It’s maple syrup time in New Hampshire where I live. My wife and I with some help from the neighbor kid decided it was time we got in on the fun. So we bought some supplies and tapped a couple of trees. The picture on the right is one of those trees which happens to be in my back yard.
Now sugaring on this scale is not a great way to save money. In fact the supplies we bought to get started would probably buy us several gallons of the stuff and we hope to get a couple of pints this year. While the supplies will last us for years it would take quite a while for it to pay off. And that is not including our time and efforts. It can be a labor intensive process. So why do it?
There are actually a couple of good reasons to do it. One is that it is fun. We pay for fun right? Another is that it is educational. We’re learning a lot about how sap flows, its relationship to weather, the process of boiling sap down to syrup (5 gallons of sap gave us about a pint of syrup), and more. There is also the intangible but very real satisfaction of creating syrup from our very own trees and effort. We’re not saving money if all you take into account is the syrup but that doesn’t mean we are not getting real value for the money (and time and effort.)
By now, assuming you haven’t left after thinking you were reading the wrong blog, you are wondering what this has to do with computer science education. Valid question.
Lots of people get hung up on the idea of computer science and learning programming being all about the money. How often do you hear someone talk about creating the next Bill Gates? Computer science is a lot more than that for me. I write code for fun.
Oh sure I am usually trying to solve some “problem” for myself but in terms of cost benefit there are often more cost effective ways to do things. I wrote a phone app to help we track my rotating class schedule at school for example. The information is all available on a webpage and I could get it that way. It’s a little easier with the app but it took some real effort on my part to write (and keep updated) the app. It would probably not be workable if I had to pay for my time. Not when you compare what I charge for writing code with what I get paid for teaching.
I also have a number of students writing code for projects of their own. Mostly they are writing games. Now the games they are writing can not compare with the games they cold buy by just about any measure. If you figure the pay rate they get for their part-time jobs they could buy much more sophisticated games for a few hours of paid work. Far fewer hours then they are spending on their personal coding projects. So why do they do it?
For many of them the creation itself is fun. The journey being as important, if not more so, than arrival at a destination. And they are learning things. Students actually like learning. They may not enjoy the process and that sometimes colors their view but really they do want to learn. There is also a level of personal satisfaction in creating something even if only for personal use.
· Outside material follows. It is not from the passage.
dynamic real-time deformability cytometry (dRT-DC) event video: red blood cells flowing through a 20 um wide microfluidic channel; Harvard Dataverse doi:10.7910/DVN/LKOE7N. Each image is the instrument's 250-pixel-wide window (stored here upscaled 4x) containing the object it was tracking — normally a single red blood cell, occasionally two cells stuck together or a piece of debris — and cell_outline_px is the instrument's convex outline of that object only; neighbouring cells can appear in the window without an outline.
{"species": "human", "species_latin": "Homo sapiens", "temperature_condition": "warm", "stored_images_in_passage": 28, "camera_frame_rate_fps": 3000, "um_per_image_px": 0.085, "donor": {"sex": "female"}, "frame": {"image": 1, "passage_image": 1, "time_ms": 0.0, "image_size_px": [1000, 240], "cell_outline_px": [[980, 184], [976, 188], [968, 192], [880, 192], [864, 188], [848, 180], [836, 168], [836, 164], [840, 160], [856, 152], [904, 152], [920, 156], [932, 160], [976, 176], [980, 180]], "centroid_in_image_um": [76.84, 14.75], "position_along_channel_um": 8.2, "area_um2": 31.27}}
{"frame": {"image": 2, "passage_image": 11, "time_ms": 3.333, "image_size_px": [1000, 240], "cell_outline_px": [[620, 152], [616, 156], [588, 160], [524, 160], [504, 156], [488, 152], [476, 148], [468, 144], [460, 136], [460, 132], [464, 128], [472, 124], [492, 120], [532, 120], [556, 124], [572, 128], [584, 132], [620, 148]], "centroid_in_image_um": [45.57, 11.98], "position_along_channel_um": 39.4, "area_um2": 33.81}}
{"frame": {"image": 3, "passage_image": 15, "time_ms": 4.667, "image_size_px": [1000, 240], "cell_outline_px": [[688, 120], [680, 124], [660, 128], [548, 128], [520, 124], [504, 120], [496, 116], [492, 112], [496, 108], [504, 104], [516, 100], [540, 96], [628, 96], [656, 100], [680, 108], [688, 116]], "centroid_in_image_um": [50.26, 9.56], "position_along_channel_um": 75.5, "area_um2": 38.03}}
As a teacher I really enjoy helping students with these projects BTW. So much of life’s learning takes place outside of a formal classroom.
Most of my students will not go on to be professional software developers, university researchers, or other computer science professionals. And that is ok. What they will all have, if they work at learning and retaining, is a skill they can use in other ways. They will be able to have intelligent conversations with developers. They will have a deeper understanding of what software can and cannot do. They will have the knowledge to make better use of the software others write. Understanding programming can really make a difference in using search engines, spreadsheets, database applications and much more.
And some of them will code for fun. I sure plan on doing so for the rest of my life.